Good News: Child Labor Cases in the Philippines Drop 45% — From 935,000 to 509,000 in Just Three Years
Here's a rare piece of genuinely good news: child labor cases in the Philippines have dropped by a staggering 45%, from 935,000 in 2021 to 509,000 in 2024, according to the Department of Labor and Employment. The milestone was highlighted at the Sixth Global Conference on the Elimination of Child Labor held recently in Morocco.
DOLE Regional Director Roy L. Buenafe, who represented the Philippines at the conference, credited the decline to the government's clear policy direction, disciplined fund management at the local level, and interventions guided by reliable data under the Philippine Program Against Child Labor (PPACL).

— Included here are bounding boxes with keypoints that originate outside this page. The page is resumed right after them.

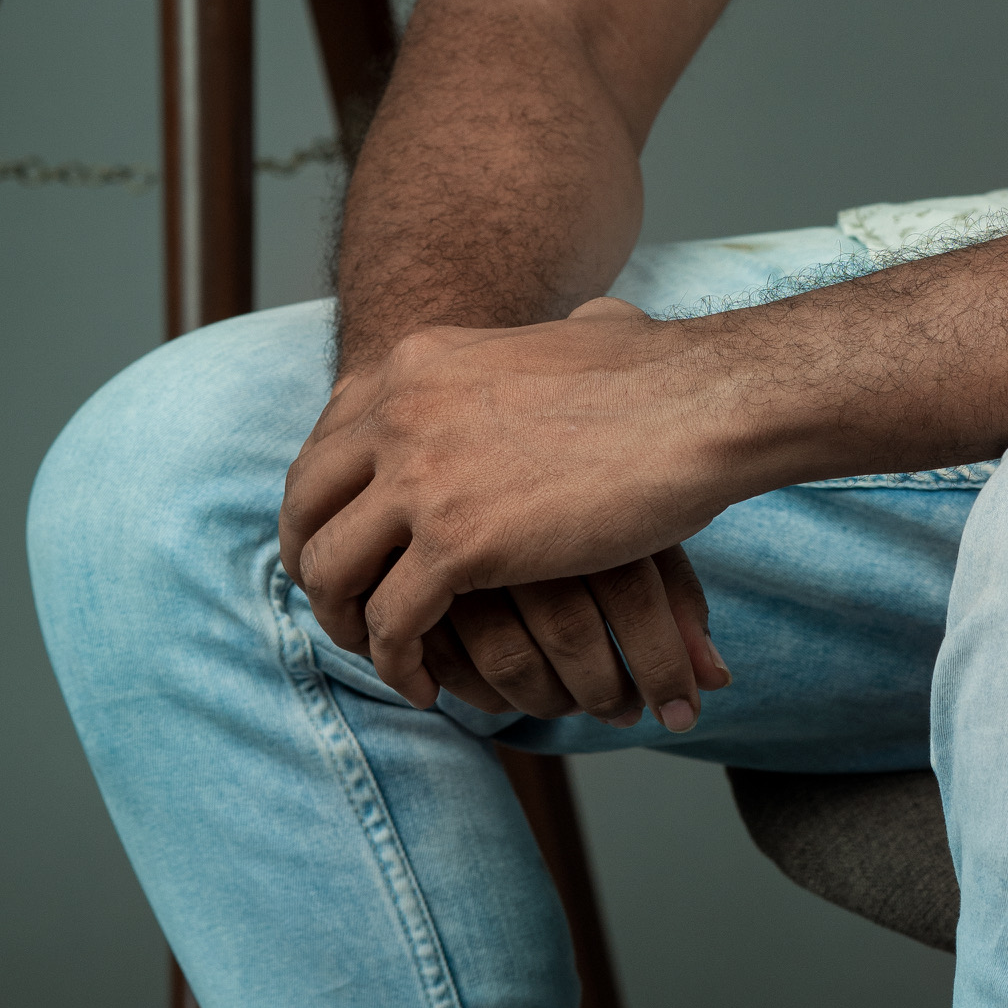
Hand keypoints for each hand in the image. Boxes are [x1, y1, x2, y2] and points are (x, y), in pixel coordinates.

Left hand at [279, 298, 745, 715]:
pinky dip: (399, 662)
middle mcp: (401, 410)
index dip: (323, 504)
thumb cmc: (662, 374)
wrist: (702, 403)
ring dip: (346, 624)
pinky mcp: (458, 544)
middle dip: (310, 564)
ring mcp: (423, 476)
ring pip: (331, 570)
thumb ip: (554, 341)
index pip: (328, 440)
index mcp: (420, 361)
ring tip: (384, 654)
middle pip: (306, 503)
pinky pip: (391, 622)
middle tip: (341, 608)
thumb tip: (592, 323)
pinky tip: (428, 684)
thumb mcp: (579, 331)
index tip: (343, 544)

'Steady funding for anti-child labor initiatives, closer coordination among agencies, and data-based actions contributed to the improvement of the lives of child laborers and their families,' Buenafe explained. Targeted programs, coordinated enforcement, and community-based monitoring have been key to pulling children out of hazardous work and back into schools.
Despite the progress, challenges remain. Agriculture, including fisheries and aquaculture, still accounts for 64.4% of child labor cases in 2024. The Philippines presented its ongoing efforts to identify and support affected children at a side event focused on ending child labor in the fishing and aquaculture sectors.
The country's achievements align with UN Sustainable Development Goal Target 8.7, which aims to eradicate forced labor, modern slavery, human trafficking, and the worst forms of child labor. While the numbers are moving in the right direction, more than half a million children still need to be reached.